Failure Isn’t Final

Golden Rule #6: Give Yourself Permission to Fail…And Try Again.

Copper Caught 3 1:2 months

Failure. It just feels so…final. Especially when we’re attempting something that matters, even if it only really matters to us. And first attempts are such fragile things anyway, aren’t they? You don’t really have a good sense of what you’re doing, or what to expect, or what the possible outcomes might be. It’s like making a complicated recipe for the first time. I learned a long time ago, don’t attempt a new recipe when it matters. You’re just setting yourself up for failure. Give yourself a chance to learn what to expect along the way.

If that’s true in the kitchen, how much more true is it in life? Your first attempt probably won’t look anything like later ones. There is a certain confidence that comes with repeated attempts. You’re either going to master something, or you’re not, but if you don’t, it shouldn’t be because you didn’t try.

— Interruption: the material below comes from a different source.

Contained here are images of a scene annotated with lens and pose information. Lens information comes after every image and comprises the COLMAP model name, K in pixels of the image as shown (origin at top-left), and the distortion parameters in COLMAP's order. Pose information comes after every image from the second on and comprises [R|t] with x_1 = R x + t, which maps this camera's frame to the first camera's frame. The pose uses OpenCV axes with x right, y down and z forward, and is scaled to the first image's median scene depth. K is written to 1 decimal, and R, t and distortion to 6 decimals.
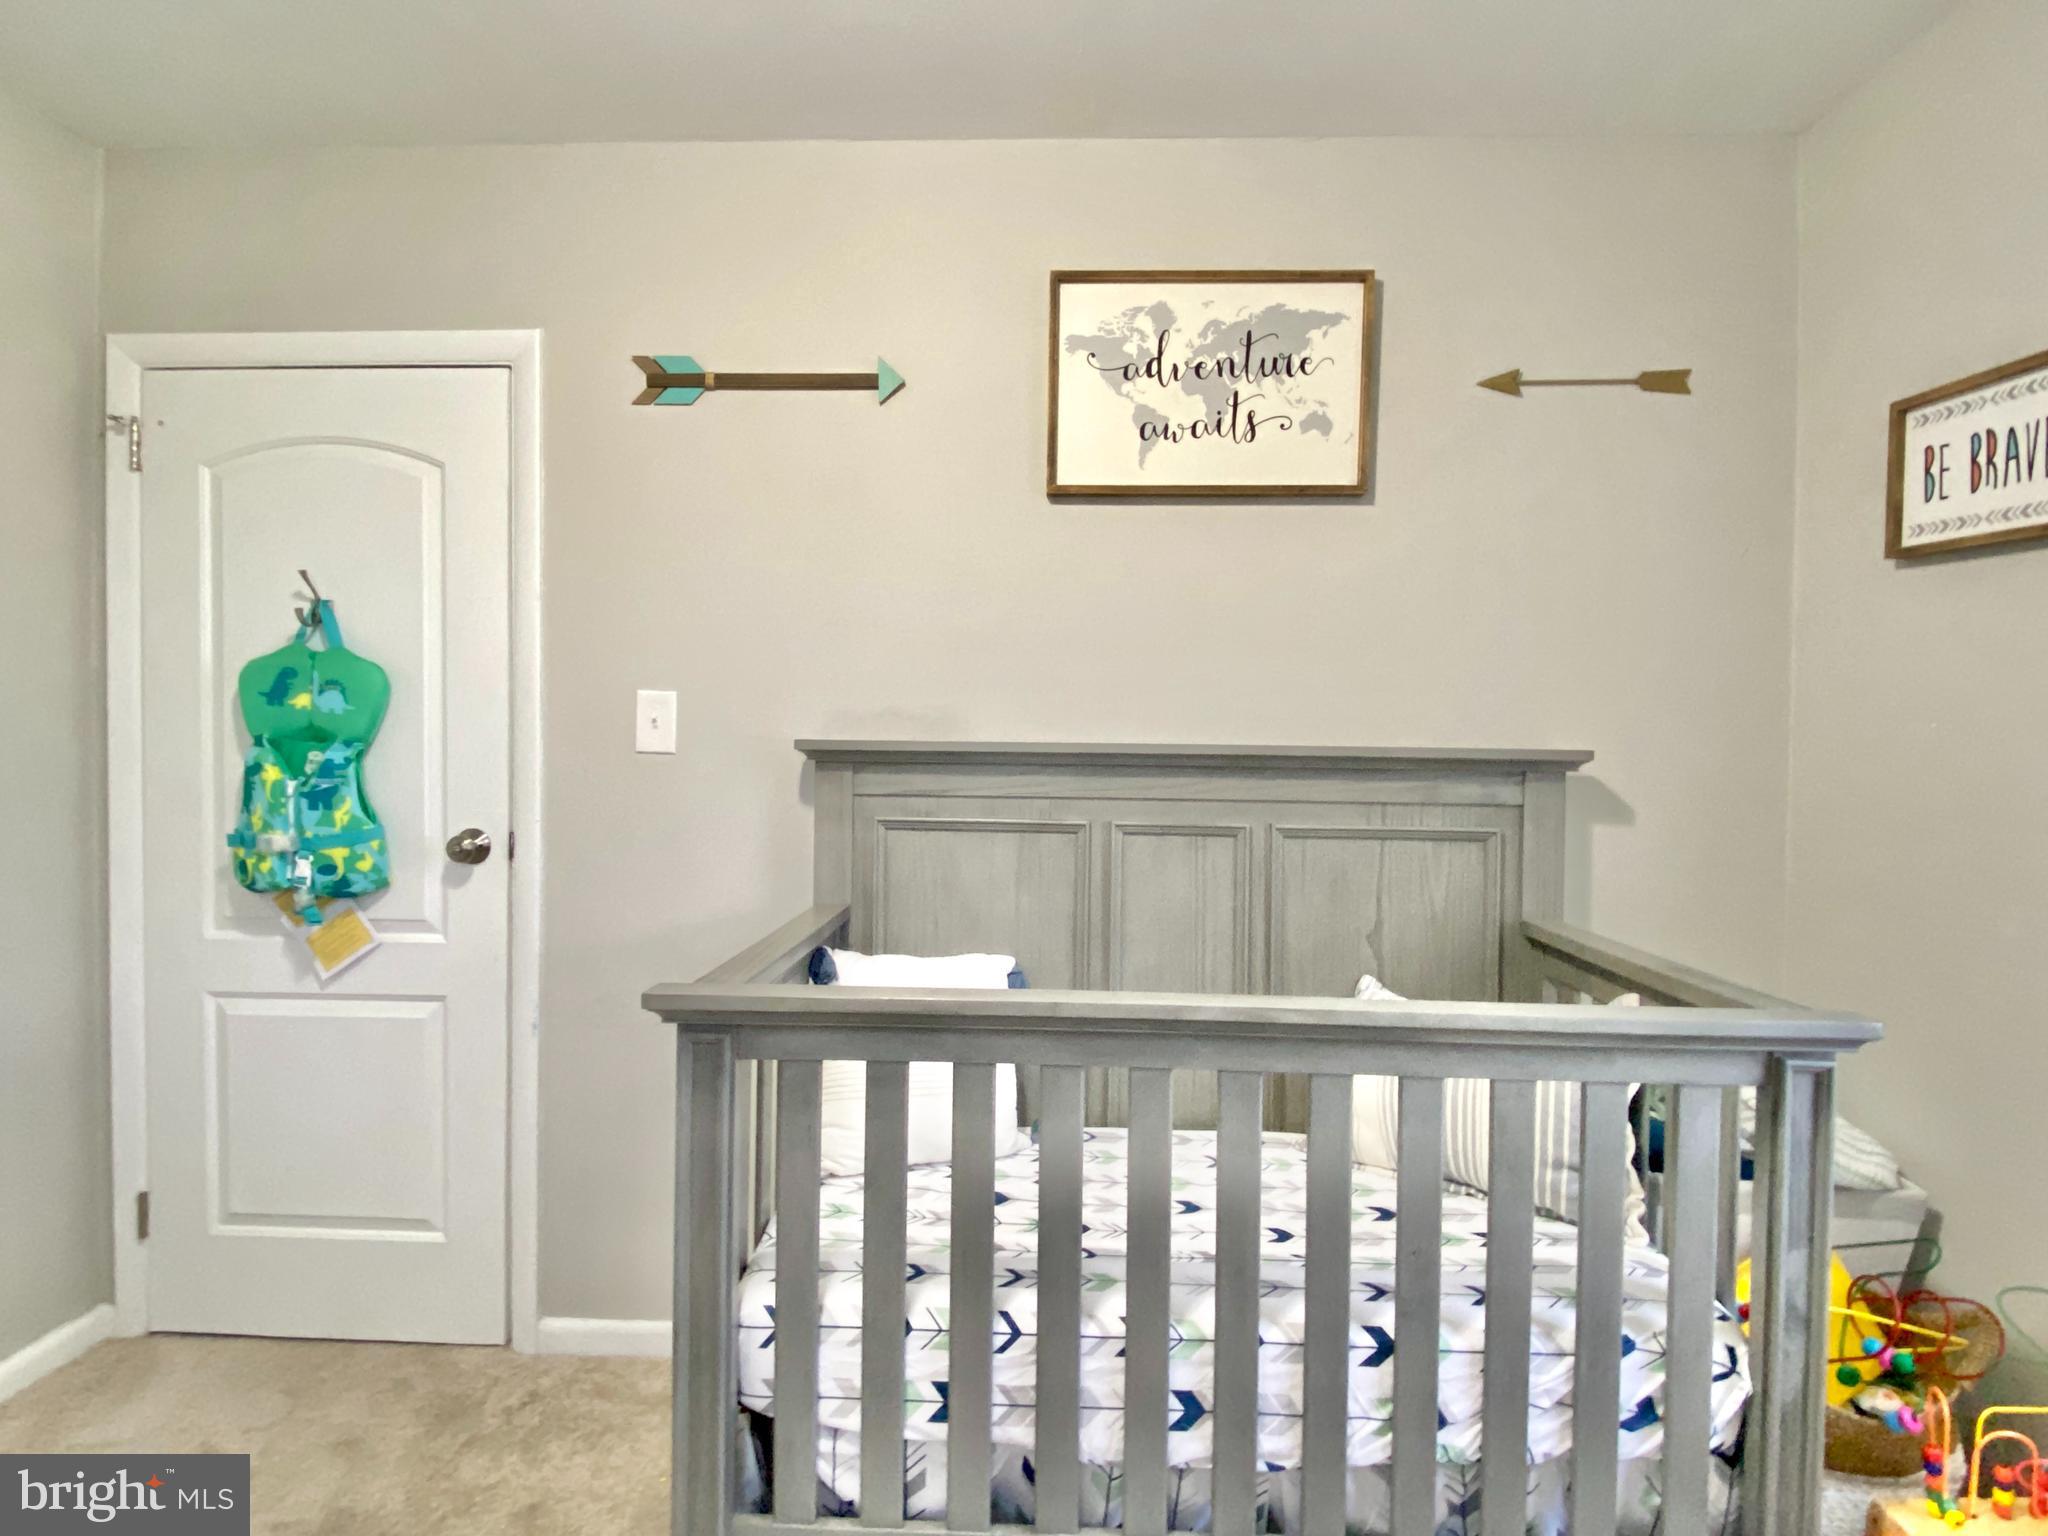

Winston Churchill said, “Success is not final, and failure is not fatal; it is the courage to continue that counts.” Think about people you know who have failed — and this, I can assure you, is everyone. How interesting would it be to hear stories and experiences from someone who had never failed, not ever? We are not defined by our failures, but we are certainly refined by them, and by what happens next. Our failures don’t make us. But they make us real. They make us authentic. They make our story uniquely our own.

I spent years in jobs that ran parallel to the job I dreamed of having. My whole life I dreamed of being a writer, a real writer, getting paid to write. Along the way, I worked as a legal secretary for more than five years, and as a customer service representative for about the same amount of time. Both those fields were fine fields with plenty of work and they were decent fits for my skills and experience. I could have continued in either position indefinitely. But they didn’t nudge me forward in ways that made me stretch, and grow, and learn, and yes, fail along the way. I knew I was made for different, and more, and better. (And if my colleagues from those past lives are reading this, I’m sorry, because these particular private things I wrestled with never were about you, so please don’t be offended.)

Failure is just another part of the journey. No more, no less. It’s true in my life, and in Copper’s as well. I’ve been through countless classes with him, and the learning curve is very apparent. There have been lots of times when I’ve asked Copper to do something, and waited, and corrected him, and tried again, and sometimes even when he knows what I want him to do, he still can’t get it quite right. But this dog, he is persistent. He is motivated. He wants to master whatever it is he’s being asked to do. I love that in him. His gaze is unwavering, his ears are up, and his whole body language says, I’m listening! Let me figure this out and I’ll get it done! He doesn’t beat himself up over failures. He just keeps trying until he gets it.